D’autre part, et c’est à mon avis plus important encore, sur le principe même cette idée générale de protectionnisme ciblé est de toute façon mauvaise. Avec cette dernière, on se contente de biaiser le marché et on y introduit des inefficiences évidentes : une entreprise « stratégique » qui a besoin de recapitalisation ne pourra donc pas faire appel à des capitaux étrangers, et devra chercher au mieux dans les capitaux français – qui ne sont pas là – ou au pire, dans les capitaux étatiques ce qui revient à nationaliser tout ou partie de l’entreprise. Excellentes perspectives en vérité.
Mais surtout, on empêche au final l’émergence de concurrents solides qui peuvent rivaliser et gagner des parts sur un marché asymétrique sans bénéficier de protection de l’État. On fabrique des « champions » nationaux qui ne le sont que parce qu’ils sont dopés aux subventions et aux protections artificielles et qui seront proprement mis en charpie lorsqu’il s’agira d’affronter plus gros et plus solides qu’eux.

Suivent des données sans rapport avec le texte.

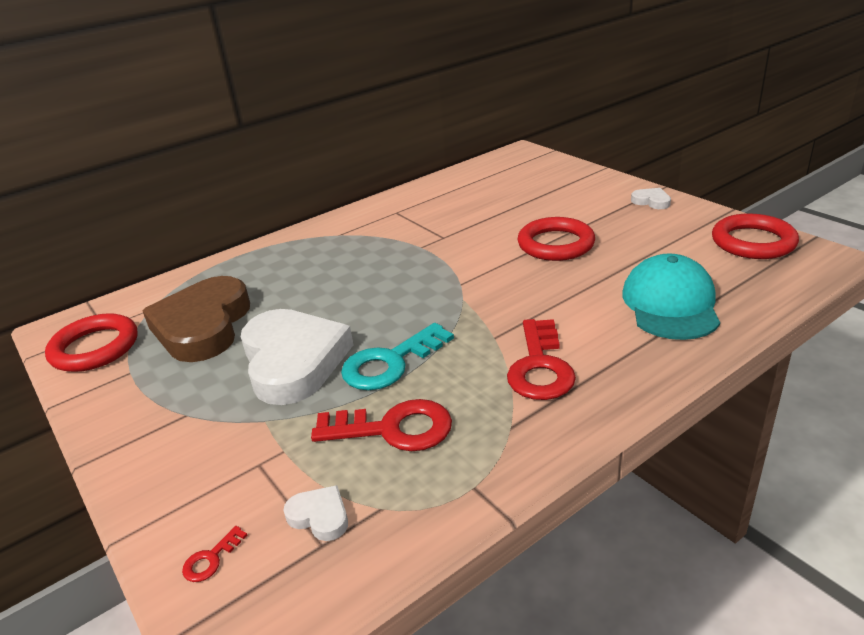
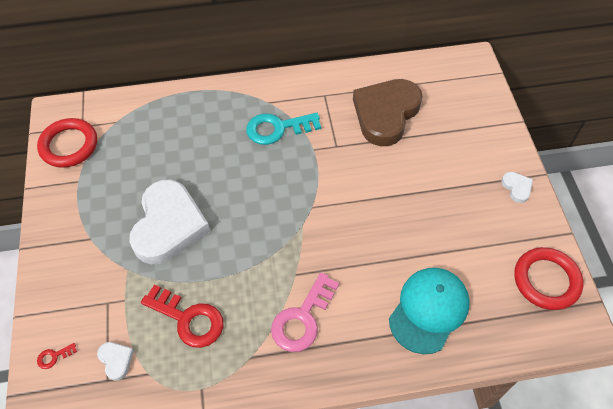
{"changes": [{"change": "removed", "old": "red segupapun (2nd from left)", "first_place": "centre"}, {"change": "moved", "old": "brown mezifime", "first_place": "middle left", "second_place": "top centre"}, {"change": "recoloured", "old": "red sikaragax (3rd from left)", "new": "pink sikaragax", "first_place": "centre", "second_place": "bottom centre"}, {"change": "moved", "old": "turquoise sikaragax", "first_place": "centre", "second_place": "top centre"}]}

C’est en fait le même raisonnement que les droits de douane : on croit interdire ou renchérir les produits étrangers alors qu’en réalité, on favorise des produits locaux certes, mais surtout plus coûteux à produire qui représentent une perte nette de richesse au lieu d’une création (les Français ne pouvant alors bénéficier de produits certes étrangers mais moins chers et devant donc consacrer une part de leur budget plus importante que celle dont ils pourraient se contenter si ces droits de douanes n’étaient pas en application).
Enfin, ce protectionnisme bricolé par nos ministres ne sera jamais à même de réellement protéger les entreprises françaises tant les nouvelles technologies ne sont plus « localisables », comme jadis les productions industrielles. Le savoir-faire dans l’intelligence artificielle, les nanotechs, la biologie, l’informatique, le big data ou tant d’autres constitue la vraie richesse de ces entreprises et n’est plus dépendante d’un terroir ou d’une géographie particulière.
Il n’est qu’à voir la création de la Crypto Valley en Suisse pour comprendre que c’est en fabriquant un terreau fiscal, administratif, politique et économique favorable qu’on attire les capitaux et les entreprises et non, comme semblent le croire nos ministres, en érigeant des barrières pour éviter que ces capitaux partent ailleurs.
Le protectionnisme n’a jamais marché, qu’il fut pour des produits, des services, ou, maintenant, pour des capitalisations d’entreprise, et a fortiori quand le pays n’a pas la capacité réelle de forcer le reste du monde à accepter ses règles (ce que peut faire les US via son armée et la Chine via sa population).
Il faut se rendre à l’évidence : Édouard, comme Arnaud jadis, nous joue du flutiau.